Boston Cream Pie isn’t a pie, though it’s quite delicious if you’re a fan of chocolate desserts with a creamy center. The dessert is actually a cake, usually a single round layer of golden cake, pound cake, or white cake, split in half and filled with vanilla custard. The top cake layer is placed back onto the pudding filled half, and then the cake is covered with a thin or thick chocolate glaze. The icing should drip smoothly down the sides of the cake.
The first inspiration for Boston Cream Pie was probably a mid-19th century recipe for a dessert called pudding pie. Ironically, the recipe was published in a New York and not a Boston paper, and the recipe didn’t suggest the decadent chocolate coating. Instead it was simply topped with powdered sugar. This could be a good alternative if you wish to serve this creamy cake to those who cannot eat chocolate.
The chocolate on the top of the cake is attributed to Harvey D. Parker, who opened a restaurant in Boston called the Parker House Restaurant.

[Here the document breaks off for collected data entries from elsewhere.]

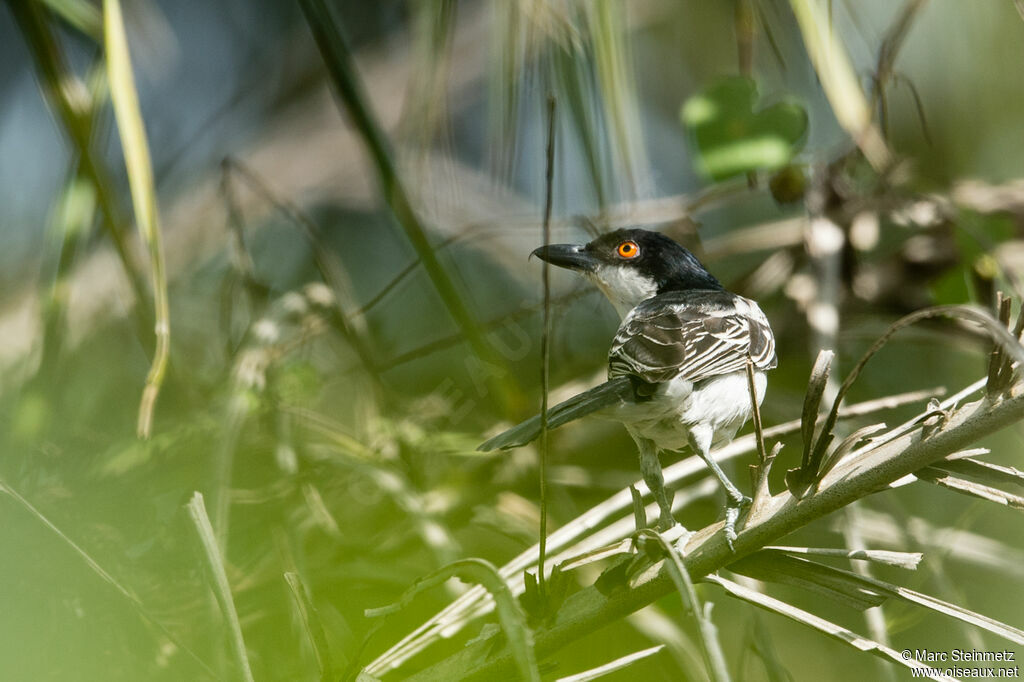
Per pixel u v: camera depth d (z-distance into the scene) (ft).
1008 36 29.53
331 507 25.12
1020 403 14.39
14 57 36.01
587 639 22.50
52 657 16.29
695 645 23.90
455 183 30.58
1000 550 25.44
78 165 22.77
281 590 21.61
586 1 19.47
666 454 31.89
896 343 31.65
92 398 28.27
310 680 19.61
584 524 19.71
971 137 31.71
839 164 29.40
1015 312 27.48
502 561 26.00
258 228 35.53
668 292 27.76
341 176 37.83
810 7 17.61
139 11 24.62
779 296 31.73
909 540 25.04
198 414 25.16
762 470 15.72
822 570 15.23
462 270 33.60
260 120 39.50
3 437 25.02
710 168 25.22
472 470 26.94
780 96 26.48
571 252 30.17
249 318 28.99
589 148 20.47
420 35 20.61
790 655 28.40
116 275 28.84
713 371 23.08
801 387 30.83
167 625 20.20
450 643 21.67
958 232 28.14
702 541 16.02
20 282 33.50
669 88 39.68
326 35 22.91
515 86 19.85
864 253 31.60
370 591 22.49
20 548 16.48
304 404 25.76
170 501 23.21
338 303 26.89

His restaurant featured a cake called Chocolate Pie, which was similar to the one described in the New York newspaper recipe. It’s unclear exactly when the pie was finally called the Boston Cream Pie, but most food historians conclude that it was before the end of the 19th century.
Boston Cream Pie is a popular dessert and is quite easy to make. It’s also easy to find pre-made versions at your grocery store, in the freezer section, or freshly made from your store’s bakery. Major differences in how the cake is made can include whether the chocolate coating is a thin glaze or a thicker ganache made with melted chocolate and cream. Some recipes also suggest mixing custard, usually a cornstarch-based custard with cream, for a fluffier center.
You’ll also find variations of the Boston Cream Pie that are similar to the original pudding pie. Many bakeries produce a custard and strawberry version topped with powdered sugar when strawberries are in season. You can make your own variations at home by changing the flavor of the inside custard, the type of cake, or changing the top frosting. For example, chocolate covered custard might look like a black and tan sundae, or you could use a chocolate sponge cake. Be that as it may, Boston Cream Pie is sure to be a hit; don’t forget to refrigerate it as the custard can spoil if left to sit at room temperature.